3) visit to a reptile farm and bio-toxin collection center. Basically, these guys deal in snakes. They catalog snakes of the region and collect venom so that anti-venoms can be made. They weren’t as kid-friendly as the turtle guys, but I still enjoyed seeing some of the crazy reptiles. For the more sensitive readers out there, I’ll leave off the snake pics and just post the cool monitor lizard.

The social studies unit took on a community-service twist. Several weeks before the trip, all the middle school students participated in a “spectathalon” fund-raising event. The money that each grade raised was to be divided among several community service projects on the intercultural trips. The 7th grade bought and delivered school supplies to a Kenyan school in Watamu. They also made a donation to an orphanage. We visited both organizations and interacted with the children there. Some of our students had never been in a Kenyan school before – the cement room with wooden benches where kids sit three to a bench opened a few eyes. Even more shocking to them was the orphanage where kids sleep two to a bed. The facilities are actually quite well kept – they simply haven’t had the funds yet to build all the dorms necessary to meet demand. That’s in process though, so our kids were able to see how their money will make direct impact: more money means more dorms which will mean each child gets his/her own bed.

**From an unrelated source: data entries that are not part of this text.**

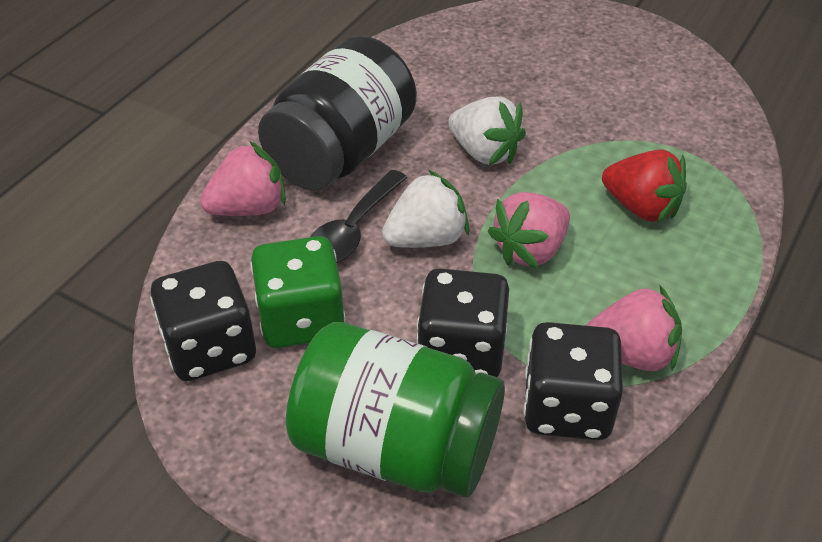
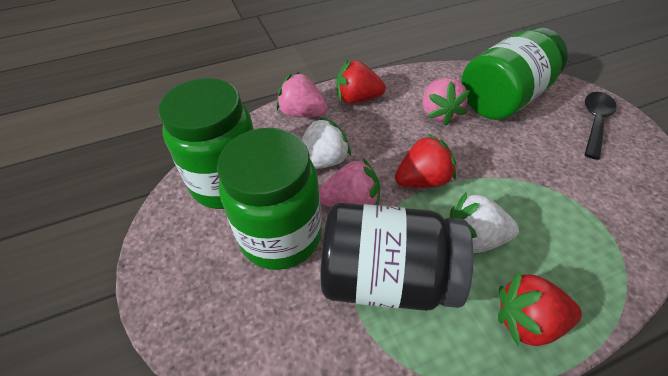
black dice: [150,261,256,381] [417,268,509,377] [523,322,623,440] = 3 -> none = 0
green dice: [250,236,345,348] = 1 -> none = 0
green jar: [286,322,505,497] = 1 -> [159,78,254,209] [217,128,322,270] [461,27,568,120] = 3
red strawberry: [602,150,687,223] = 1 -> [336,60,386,104] [395,134,456,188] [498,271,582,346] = 3

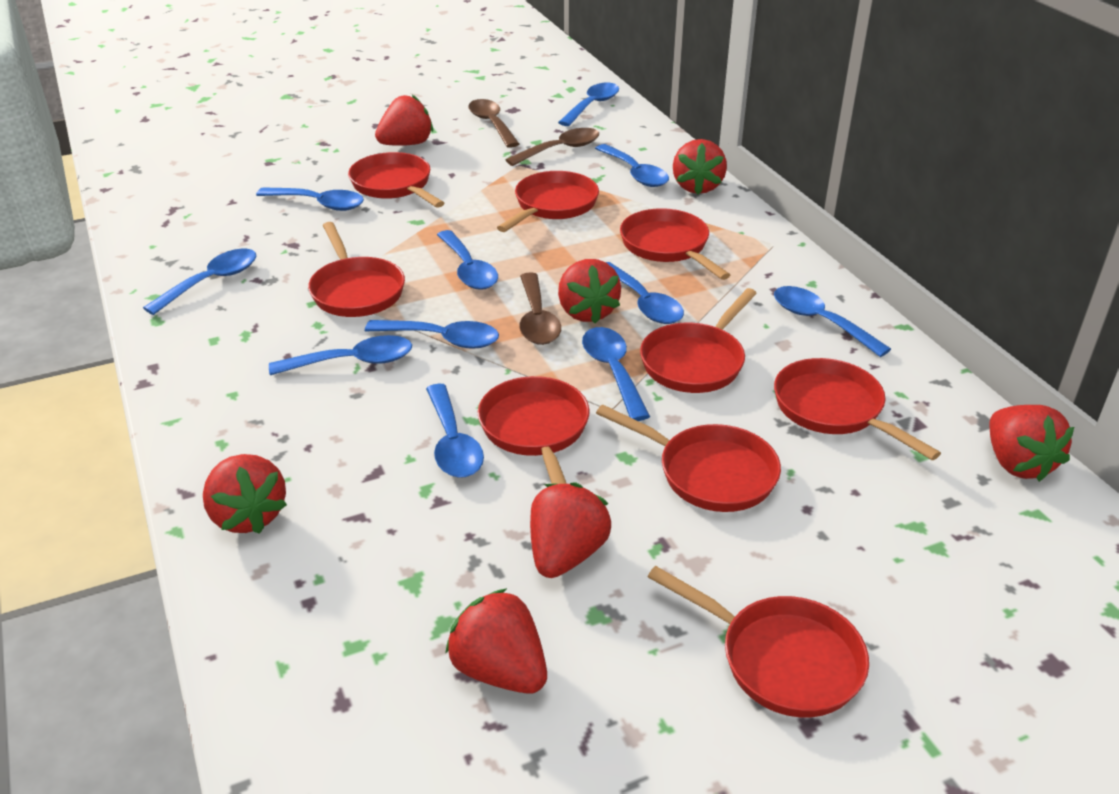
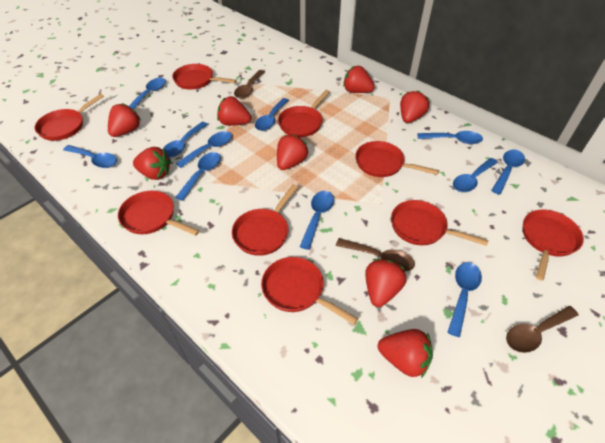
red strawberry: [203,454,287,534] [375,95,433,146] [445,588,547,694] [530,482,611,578] [558,259,621,324] [673,139,727,194] [989,405,1074,482] = 7 -> [108,103,141,137] [133,147,171,180] [217,96,251,126] [277,134,309,170] [343,66,375,93] [365,259,406,307] [378,329,433,378] [400,90,429,123] = 8

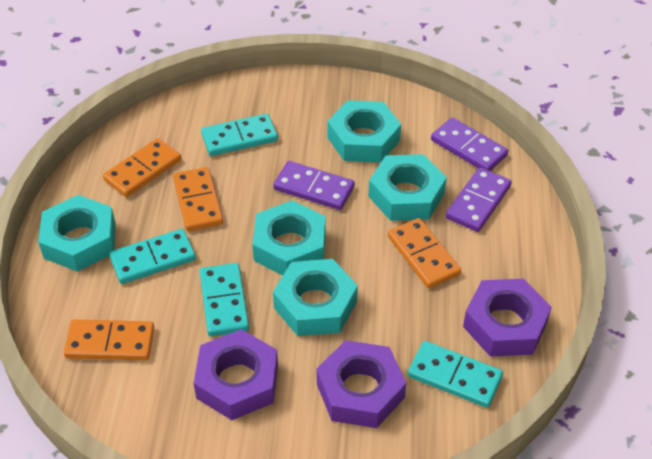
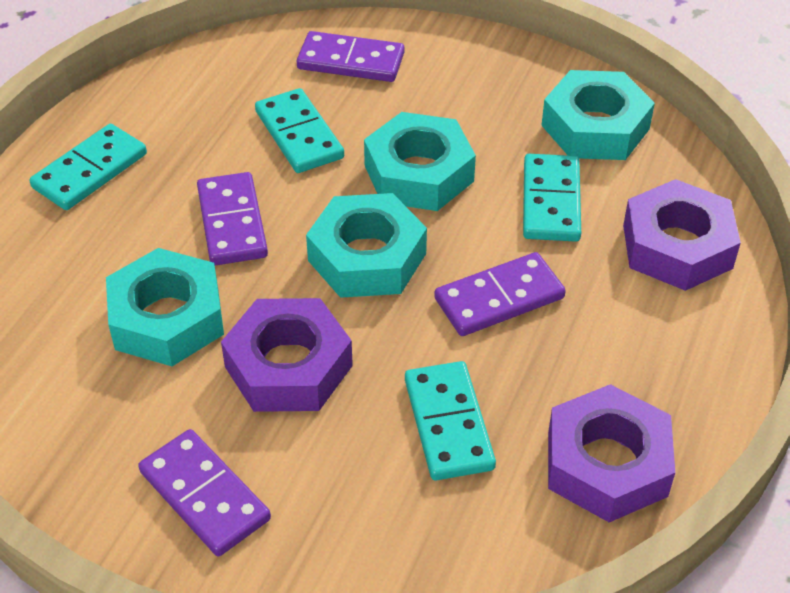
orange domino: [64,320,155,360] [103,138,181,197] [173,167,223,231] [388,218,461,289] = 4 -> none = 0
purple domino: [273,161,355,210] [431,117,508,171] [446,167,512,232] = 3 -> [138,429,271,556] [197,172,268,266] [297,31,404,82] [434,252,566,336] = 4
turquoise nut: [38,195,116,272] [252,200,325,276] [273,259,358,336] [328,100,401,163] [368,154,447,221] = 5 -> [106,248,224,366] [306,193,427,298] [364,112,476,211] [541,70,655,160] = 4

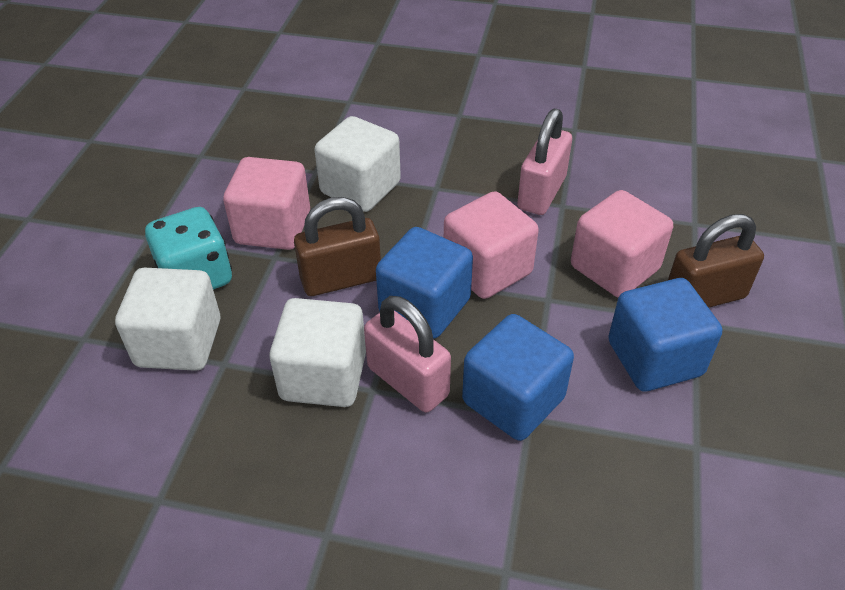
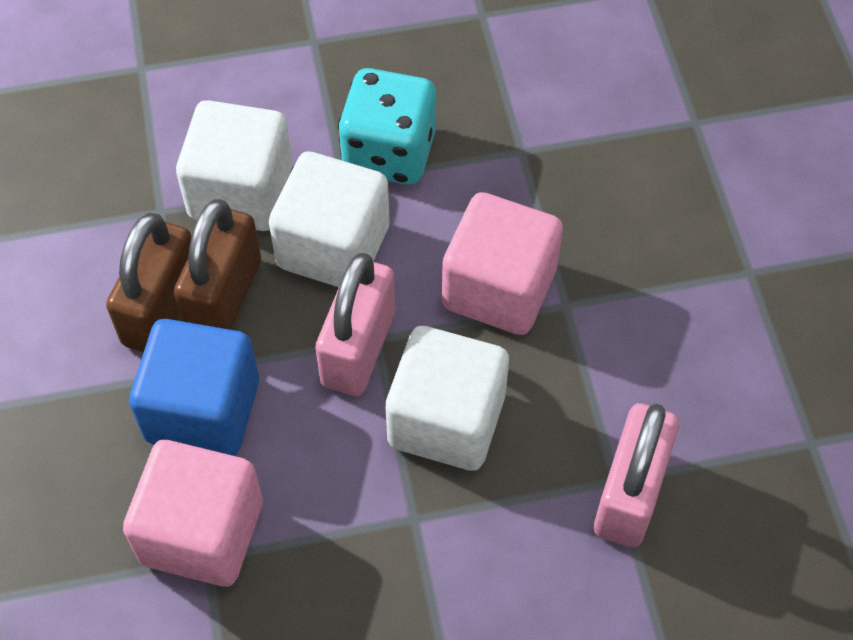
blue cube: [376,227,473,339] [462,314,574,441] [608,278,722,391] = 3 -> [129,319,259,456] = 1
pink cube: [223,157,310,250] [444,191,539,299] [571,190,673,298] = 3 -> [123,440,263,586] [442,192,563,335] = 2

Math! We didn’t neglect math. On the second to last day, the kids did a beach clean-up competition. Each group competed against the others to see who could pick up the most trash from the beach. (Yes, we gave them gloves and told them not to touch any needles they found.) In 45 minutes of combing just the quarter miles in front of our hotel, we picked up almost 450lbs of trash! And that on a relatively clean beach! How did we work in the math? The kids had to figure out the average amount of trash that individuals from each group picked up.

Did the kids get to have a little fun in between times? Yep – there was plenty of pool time and ocean swim time. On the last day they had a “dance” in the central area of the hotel. There had been the usual social drama through the week – budding relationships and broken hearts – which culminated nicely at the dance. Oh the joys and traumas of 7th grade!

The highlights for me:

  • Learning cool new stuff! I’ve been wanting to see Fort Jesus since my junior year at Duke. The coral reef and turtle info was also very cool.
  • Getting to know the kids in a different setting. I think that starting tomorrow, the dynamics in middle school choir will be a little different.
  • Chillin’ on the beach! Can’t beat it.